| Task item |
Pictures do not belong in the copy; restate the records below word for word.

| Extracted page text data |
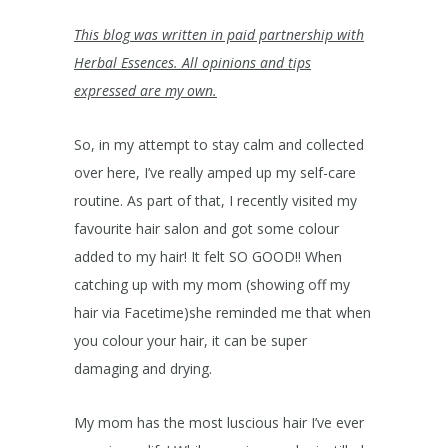
This blog was written in paid partnership with
Herbal Essences. All opinions and tips
expressed are my own.
So, in my attempt to stay calm and collected
over here, I’ve really amped up my self-care
routine. As part of that, I recently visited my
favourite hair salon and got some colour
added to my hair! It felt SO GOOD!! When
catching up with my mom (showing off my
hair via Facetime)she reminded me that when
you colour your hair, it can be super
damaging and drying.
My mom has the most luscious hair I’ve ever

| Your response |
This blog was written in paid partnership with
Herbal Essences. All opinions and tips
expressed are my own.
So, in my attempt to stay calm and collected
over here, I’ve really amped up my self-care
routine. As part of that, I recently visited my
favourite hair salon and got some colour
added to my hair! It felt SO GOOD!! When
catching up with my mom (showing off my
hair via Facetime)she reminded me that when
you colour your hair, it can be super
damaging and drying.
My mom has the most luscious hair I’ve ever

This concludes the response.